学习文本:

永远的谜
母亲住院后,我回家把她的全部东西清理一下。在整理她的书桌时看到了一封信,是母亲手抄副本。这是母亲写给我丈夫领导的。她怀疑我丈夫偷了她的一套珍贵线装书“金瓶梅”。她搬到我这里不久就发现这套书不见了。和他要了多次他都说不知道。
这件事当时我是听说的。母亲搬来的那天我丈夫打开书箱,把书放在书架上。我是在书箱里看到这套书的。没有注意他是否把书放在书架上。第二天母亲说这套书没了,我马上问我丈夫,他说不记得放什么地方了。我问为什么不放在书架上。他说也许在书架上。我仔细找了,没有。我丈夫又说也许在放书的箱子里,我找了箱子也没有,他就是不承认他拿走了。母亲认为书很珍贵,是他卖了,把钱归他所有。我不知能值多少钱?他有工作,会偷书吗?这件事母亲提起多次,成了她的心病。我从不知母亲写信给他的领导告他。怎么办?我想这事是我和他都知道的,留着母亲的信是否想让女儿知道。我想没有必要,她父亲是什么样的人她自己会从接触中知道。不用给她看这个证据不足的信。我把信烧了。
丈夫下班回家知道母亲住院了,马上去母亲的书桌,我马上挑明是否去找她写给他们领导的信。他承认,我说我看了,不想让女儿知道,就烧了。我猜他领导找他谈过话,但没给他看信,他想知道是怎样写的。我说,就让这种不愉快的事过去吧。他很尴尬,因为我没有否定这件事,只是不想扩散到更多的人。

提供数据:
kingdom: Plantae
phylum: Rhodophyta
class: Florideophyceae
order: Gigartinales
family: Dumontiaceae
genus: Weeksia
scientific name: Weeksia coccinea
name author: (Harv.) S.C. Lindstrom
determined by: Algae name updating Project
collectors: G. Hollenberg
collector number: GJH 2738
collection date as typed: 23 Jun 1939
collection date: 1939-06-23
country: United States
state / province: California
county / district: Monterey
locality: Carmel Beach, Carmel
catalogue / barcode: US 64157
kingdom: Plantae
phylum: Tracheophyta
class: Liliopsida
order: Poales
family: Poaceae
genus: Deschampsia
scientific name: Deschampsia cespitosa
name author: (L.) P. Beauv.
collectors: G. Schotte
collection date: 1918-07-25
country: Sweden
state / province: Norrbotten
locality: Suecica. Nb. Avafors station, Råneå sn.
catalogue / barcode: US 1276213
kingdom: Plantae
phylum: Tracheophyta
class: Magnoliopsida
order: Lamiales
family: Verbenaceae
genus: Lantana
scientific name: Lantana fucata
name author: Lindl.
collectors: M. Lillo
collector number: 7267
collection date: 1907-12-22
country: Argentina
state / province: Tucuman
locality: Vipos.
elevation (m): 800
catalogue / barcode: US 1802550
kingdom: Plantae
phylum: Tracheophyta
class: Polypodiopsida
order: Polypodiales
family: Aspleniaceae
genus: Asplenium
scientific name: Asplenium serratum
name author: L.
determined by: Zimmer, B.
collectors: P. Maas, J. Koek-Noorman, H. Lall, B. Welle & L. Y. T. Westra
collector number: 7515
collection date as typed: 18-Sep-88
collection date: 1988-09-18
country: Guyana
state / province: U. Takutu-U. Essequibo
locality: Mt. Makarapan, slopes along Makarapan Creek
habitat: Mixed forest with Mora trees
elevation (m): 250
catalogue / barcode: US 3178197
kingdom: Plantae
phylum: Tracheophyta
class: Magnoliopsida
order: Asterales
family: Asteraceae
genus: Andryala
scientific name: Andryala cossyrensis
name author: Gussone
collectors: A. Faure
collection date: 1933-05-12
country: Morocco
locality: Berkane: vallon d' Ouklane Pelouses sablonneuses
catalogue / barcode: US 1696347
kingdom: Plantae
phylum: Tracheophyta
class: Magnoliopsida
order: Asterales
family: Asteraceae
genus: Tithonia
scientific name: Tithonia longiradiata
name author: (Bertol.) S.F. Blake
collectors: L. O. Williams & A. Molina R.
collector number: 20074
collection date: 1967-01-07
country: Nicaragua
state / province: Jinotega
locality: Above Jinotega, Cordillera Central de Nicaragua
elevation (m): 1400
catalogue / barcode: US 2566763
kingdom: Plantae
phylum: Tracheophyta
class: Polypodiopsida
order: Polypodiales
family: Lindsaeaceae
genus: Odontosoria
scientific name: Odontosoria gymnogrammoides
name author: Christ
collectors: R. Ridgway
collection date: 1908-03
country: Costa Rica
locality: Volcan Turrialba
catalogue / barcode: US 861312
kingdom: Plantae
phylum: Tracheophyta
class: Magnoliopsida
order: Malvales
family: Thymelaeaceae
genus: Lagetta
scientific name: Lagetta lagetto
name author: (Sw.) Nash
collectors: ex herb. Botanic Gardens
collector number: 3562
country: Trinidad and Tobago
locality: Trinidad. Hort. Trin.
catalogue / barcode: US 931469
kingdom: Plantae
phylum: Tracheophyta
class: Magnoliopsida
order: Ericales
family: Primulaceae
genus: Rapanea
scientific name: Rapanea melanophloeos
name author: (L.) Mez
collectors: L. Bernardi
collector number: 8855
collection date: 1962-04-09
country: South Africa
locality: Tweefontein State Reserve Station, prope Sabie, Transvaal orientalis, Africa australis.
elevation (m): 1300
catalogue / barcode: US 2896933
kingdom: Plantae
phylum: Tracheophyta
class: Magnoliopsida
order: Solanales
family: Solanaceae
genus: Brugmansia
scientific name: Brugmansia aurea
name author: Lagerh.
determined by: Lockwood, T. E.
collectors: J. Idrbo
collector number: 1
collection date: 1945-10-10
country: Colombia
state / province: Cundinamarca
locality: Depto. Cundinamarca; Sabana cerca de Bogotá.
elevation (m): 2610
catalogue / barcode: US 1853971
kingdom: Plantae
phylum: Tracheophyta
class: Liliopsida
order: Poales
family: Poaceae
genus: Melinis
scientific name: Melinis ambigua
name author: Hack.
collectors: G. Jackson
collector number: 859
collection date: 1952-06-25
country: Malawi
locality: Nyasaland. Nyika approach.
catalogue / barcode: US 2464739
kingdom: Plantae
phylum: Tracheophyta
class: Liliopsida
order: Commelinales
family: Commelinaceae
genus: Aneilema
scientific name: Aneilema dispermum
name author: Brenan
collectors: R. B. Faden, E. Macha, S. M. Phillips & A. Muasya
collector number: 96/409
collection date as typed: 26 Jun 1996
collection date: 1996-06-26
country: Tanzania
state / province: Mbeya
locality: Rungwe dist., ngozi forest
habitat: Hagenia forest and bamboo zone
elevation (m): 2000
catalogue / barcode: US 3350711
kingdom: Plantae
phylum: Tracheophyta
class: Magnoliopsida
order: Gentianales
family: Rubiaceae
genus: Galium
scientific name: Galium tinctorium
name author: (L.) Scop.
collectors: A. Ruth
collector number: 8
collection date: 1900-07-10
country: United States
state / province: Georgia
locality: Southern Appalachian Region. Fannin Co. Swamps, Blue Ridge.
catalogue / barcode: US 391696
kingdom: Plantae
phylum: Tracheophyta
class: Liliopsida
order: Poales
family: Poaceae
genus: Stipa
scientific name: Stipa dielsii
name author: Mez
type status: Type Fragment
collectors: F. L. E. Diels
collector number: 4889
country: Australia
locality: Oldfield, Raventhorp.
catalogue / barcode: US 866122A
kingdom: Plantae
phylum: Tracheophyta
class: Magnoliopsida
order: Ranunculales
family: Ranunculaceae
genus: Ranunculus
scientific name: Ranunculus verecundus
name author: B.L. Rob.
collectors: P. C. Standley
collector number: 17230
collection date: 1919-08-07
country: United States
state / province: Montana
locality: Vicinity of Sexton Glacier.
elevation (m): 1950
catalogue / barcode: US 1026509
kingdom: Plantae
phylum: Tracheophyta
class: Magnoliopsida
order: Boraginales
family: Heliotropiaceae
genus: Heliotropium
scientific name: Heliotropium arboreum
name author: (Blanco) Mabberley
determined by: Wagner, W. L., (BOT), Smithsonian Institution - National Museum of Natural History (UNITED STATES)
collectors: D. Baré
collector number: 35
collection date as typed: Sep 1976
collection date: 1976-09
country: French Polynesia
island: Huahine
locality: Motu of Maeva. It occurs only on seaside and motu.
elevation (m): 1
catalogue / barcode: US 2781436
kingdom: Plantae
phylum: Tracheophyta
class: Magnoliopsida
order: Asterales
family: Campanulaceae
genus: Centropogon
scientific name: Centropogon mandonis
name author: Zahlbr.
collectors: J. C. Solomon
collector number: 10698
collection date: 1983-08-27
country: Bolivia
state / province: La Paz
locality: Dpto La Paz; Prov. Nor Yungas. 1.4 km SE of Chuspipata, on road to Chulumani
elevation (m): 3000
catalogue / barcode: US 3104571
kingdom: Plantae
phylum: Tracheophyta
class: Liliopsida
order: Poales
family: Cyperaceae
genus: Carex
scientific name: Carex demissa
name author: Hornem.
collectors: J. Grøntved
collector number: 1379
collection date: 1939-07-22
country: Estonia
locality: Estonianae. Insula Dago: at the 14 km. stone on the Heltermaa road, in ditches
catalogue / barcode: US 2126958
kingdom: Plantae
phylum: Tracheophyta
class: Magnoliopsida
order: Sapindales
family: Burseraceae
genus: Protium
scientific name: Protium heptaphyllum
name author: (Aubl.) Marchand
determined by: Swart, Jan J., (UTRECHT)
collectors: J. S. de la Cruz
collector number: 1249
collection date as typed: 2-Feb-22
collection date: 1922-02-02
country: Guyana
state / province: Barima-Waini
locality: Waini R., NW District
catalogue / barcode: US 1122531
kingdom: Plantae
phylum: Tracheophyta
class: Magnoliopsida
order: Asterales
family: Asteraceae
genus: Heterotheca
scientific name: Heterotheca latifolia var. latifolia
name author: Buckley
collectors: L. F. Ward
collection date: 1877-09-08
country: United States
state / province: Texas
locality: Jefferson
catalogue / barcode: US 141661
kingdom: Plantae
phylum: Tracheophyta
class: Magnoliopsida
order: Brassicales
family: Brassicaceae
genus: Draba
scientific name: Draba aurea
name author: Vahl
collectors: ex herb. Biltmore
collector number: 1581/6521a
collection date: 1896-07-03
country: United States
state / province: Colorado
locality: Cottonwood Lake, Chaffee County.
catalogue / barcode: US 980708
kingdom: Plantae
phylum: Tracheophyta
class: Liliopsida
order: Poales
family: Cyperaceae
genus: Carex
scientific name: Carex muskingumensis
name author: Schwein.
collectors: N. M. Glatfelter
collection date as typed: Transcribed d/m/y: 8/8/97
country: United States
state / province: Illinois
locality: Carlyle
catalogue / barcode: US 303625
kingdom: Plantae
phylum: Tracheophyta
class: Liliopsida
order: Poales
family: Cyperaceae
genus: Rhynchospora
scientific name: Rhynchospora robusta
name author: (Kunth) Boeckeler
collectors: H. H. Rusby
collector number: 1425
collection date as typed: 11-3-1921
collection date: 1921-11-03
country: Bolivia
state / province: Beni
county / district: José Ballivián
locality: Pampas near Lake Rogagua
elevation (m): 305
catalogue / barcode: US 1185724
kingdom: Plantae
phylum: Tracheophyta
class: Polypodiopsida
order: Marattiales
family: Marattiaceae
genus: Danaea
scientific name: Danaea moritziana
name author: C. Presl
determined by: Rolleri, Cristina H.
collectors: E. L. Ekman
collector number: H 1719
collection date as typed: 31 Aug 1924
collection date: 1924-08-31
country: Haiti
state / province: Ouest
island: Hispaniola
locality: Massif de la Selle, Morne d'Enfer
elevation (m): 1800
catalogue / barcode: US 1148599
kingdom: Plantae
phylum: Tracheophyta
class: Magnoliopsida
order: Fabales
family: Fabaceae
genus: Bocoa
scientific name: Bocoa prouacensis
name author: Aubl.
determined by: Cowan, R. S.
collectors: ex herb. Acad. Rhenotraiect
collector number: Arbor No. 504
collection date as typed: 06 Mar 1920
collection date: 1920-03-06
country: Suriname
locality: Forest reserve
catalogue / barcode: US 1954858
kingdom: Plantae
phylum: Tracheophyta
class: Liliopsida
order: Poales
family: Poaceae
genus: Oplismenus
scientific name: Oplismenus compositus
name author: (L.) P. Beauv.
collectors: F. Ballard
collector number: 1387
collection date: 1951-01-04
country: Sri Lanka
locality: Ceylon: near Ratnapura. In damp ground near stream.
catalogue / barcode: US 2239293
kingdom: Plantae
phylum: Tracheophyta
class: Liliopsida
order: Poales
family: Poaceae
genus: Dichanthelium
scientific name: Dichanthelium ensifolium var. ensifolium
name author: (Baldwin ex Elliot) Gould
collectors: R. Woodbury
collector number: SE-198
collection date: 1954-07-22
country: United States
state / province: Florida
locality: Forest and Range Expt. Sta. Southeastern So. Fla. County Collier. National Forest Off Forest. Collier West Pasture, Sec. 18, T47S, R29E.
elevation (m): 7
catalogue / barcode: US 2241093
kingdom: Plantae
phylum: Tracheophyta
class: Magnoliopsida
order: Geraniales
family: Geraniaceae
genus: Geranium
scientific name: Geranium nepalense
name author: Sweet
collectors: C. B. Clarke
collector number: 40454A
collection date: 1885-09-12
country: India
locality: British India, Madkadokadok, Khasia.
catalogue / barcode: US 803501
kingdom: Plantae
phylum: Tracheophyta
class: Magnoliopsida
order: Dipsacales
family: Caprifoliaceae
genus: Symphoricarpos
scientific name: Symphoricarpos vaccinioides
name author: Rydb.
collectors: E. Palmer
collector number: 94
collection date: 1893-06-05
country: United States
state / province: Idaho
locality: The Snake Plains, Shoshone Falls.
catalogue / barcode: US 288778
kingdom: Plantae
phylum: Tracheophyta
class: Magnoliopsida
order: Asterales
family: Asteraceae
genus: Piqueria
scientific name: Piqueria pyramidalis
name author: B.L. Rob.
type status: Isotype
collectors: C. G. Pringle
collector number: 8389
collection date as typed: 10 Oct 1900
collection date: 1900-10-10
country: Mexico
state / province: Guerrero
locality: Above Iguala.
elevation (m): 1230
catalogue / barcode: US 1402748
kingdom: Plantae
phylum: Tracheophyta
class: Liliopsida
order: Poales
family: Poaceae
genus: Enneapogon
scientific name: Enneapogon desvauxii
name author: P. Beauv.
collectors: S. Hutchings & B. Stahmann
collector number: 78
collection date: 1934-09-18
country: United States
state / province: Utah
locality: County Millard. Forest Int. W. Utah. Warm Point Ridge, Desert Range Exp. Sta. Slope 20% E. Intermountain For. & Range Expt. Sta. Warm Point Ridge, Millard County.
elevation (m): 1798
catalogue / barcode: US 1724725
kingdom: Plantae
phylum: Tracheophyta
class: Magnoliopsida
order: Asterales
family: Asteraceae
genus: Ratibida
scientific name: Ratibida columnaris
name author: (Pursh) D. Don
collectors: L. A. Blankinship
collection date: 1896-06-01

任务 1: 请输出学习文本中从“这件事当时我是听说的。母亲搬”到“个证据不足的信。我把信烧了。”的原文。
任务 2: 讲述母亲那封信的短文停在最后一句，请从那里接着往下写。

答题区 1:
这件事当时我是听说的。母亲搬来的那天我丈夫打开书箱,把书放在书架上。我是在书箱里看到这套书的。没有注意他是否把书放在书架上。第二天母亲说这套书没了,我马上问我丈夫,他说不记得放什么地方了。我问为什么不放在书架上。他说也许在书架上。我仔细找了,没有。我丈夫又说也许在放书的箱子里,我找了箱子也没有,他就是不承认他拿走了。母亲认为书很珍贵,是他卖了,把钱归他所有。我不知能值多少钱?他有工作,会偷书吗?这件事母亲提起多次,成了她的心病。我从不知母亲写信给他的领导告他。怎么办?我想这事是我和他都知道的,留着母亲的信是否想让女儿知道。我想没有必要,她父亲是什么样的人她自己会从接触中知道。不用给她看这个证据不足的信。我把信烧了。

答题区 2:
母亲每月有退休金,她自己拿着,除买菜外,还需付保姆的工资。其它的钱早已分给我们。所以我知道母亲不会有许多现金在手上。我找到母亲的钱包,没有任何现金。我问女儿,她说外婆给她了。反正都在自家人手中,就不再过多追问。算是她把母亲送到医院的感谢吧。
母亲一辈子勤俭、节约、几十年没做过新衣,去世后我把它们全扔了,她的皮袄、皮裤、丝棉袄、丝棉裤等值钱的衣服由于面子又脏又破,我对这些东西过敏,所以也都扔了。皮大衣很新送人了。
母亲的七平米小屋就成了女儿的卧室,母亲的大木书桌也归了她。由于这个屋子太冷,我请修缮科修理,那时学校的状态比几年前好多了,把原来仅三片的暖气增加了十几片。冬季这个房间的温度大大改善。